There are four different types of integers based on their storage
requirement. \texttt{short int, int, long,} and \texttt{long long.} Short
integers are always two bytes. Signed short integer has a range of -32768 to
32767 while unsigned of that has a range of 0 to 65535. Plain integers
i.e. \texttt{int} has already been discussed. \texttt{long} are having a
minimum storage requirement of 4 bytes. Usually it is large enough to represent
all memory addresses of the system because \texttt{size\_t} is
\texttt{unsigned long.}
\texttt{short, long} and \texttt{long long} qualifiers decrease/increase the
range of plain integers. On a 64-bit compiler {short int} will be 2 bytes while
\texttt{long int} will be 8 bytes, which, will be equal to \texttt{long long
int}. \texttt{unsigned long int} is chose in such a way that it should be
capable of representing all memory addresses because it has a typedef to
\texttt{size\_t} which is the type of argument received by many functions
including memory allocation functions.
\section{Characters}
A \texttt{char} is 1 byte i.e. 8 bits or \texttt{CHAR\_BIT} bits. So its signed
version i.e. 2's
complement where half the range is negative and half is positive will have
value from -128 to 127. Well that is not exactly opposite because we have only
one zero for positive and negative numbers. If it would have been 1's
complement then range would have been from -127 to 127 but since computers
follow 2's complement the specification clearly mentions that range should be
from $-2^7$ to $2^7 - 1.$ Note that chars are fundamentally integral types and
ASCII symbols are first 128 numbers or in other words they are 7-bit numbers.
So a character `0' is internally 48 in decimal which is its integral or
internally it is handled as a sequence of binary numbers representing
\texttt{0x30} in hexadecimal. These integral values for characters are known as
ASCII value. A full table of ASCII values is given in the appendix A.
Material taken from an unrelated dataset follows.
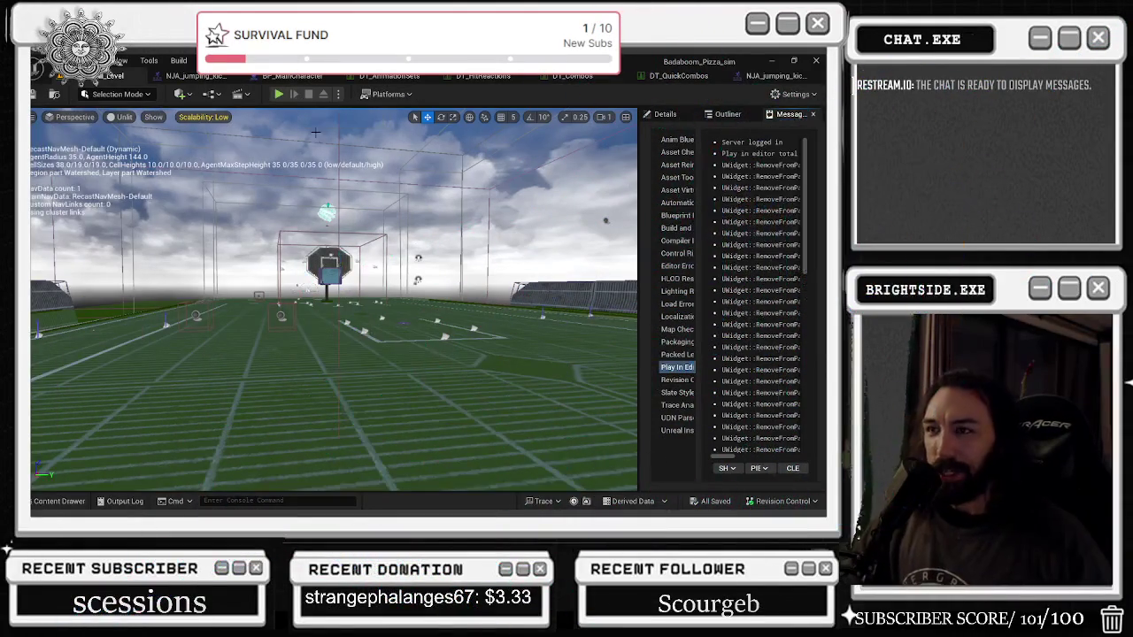
Step: Run a short Play-In-Editor test of the game, then end it
left_click(273, 94)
A simple program which takes input for few characters and then prints them on
console along with their ascii values is given below:
\begin{minted}[frame=single]{c}
#include <stdio.h>
int main()
{
char c = 0;
char c1 = 0, c2 = 0;
printf("Enter a character on your keyboard and then press ENTER:\n");
scanf("%c", &c);
printf("The character entered is %c and its ASCII value is %d.\n", c, c);
// Their remains '\n' in the stdin stream which needs to be cleared.
getchar();
printf("Enter a pair of characters on your keyboard and then press \
ENTER:\n");
scanf("%c%c", &c1, &c2);
printf("The characters entered are %c and %c and their ASCII \
values are %d and %d respectively.\n", c1, c2, c1, c2);
short int si = 0;
si = c1 + c2;
printf("The sum of c1 and c2 as integers is %hd.\n", si);
return 0;
}
\end{minted}
A sample run may have following output:
\\\\\texttt{Enter a character on your keyboard and then press ENTER:\\
\textbf{1}\\
The character entered is 1 and its ASCII value is 49.\\
Enter a pair of characters on your keyboard and then press ENTER:\\
\textbf{12}\\
The characters entered are 1 and 2 and their ASCII values are 49 and 50\\
respectively.\\
The sum of c1 and c2 as integers is 99.\\\\}
As you can see from the program that characters are internally stored as
integers and we can even perform integers which we normally perform on
numbers like addition as shown. We can perform other operation as subtraction,
multiplication and division, however, most of the time addition or subtraction
only makes sense to advance the characters in their class. Multiplication and
division of characters with other characters or integers does not make sense.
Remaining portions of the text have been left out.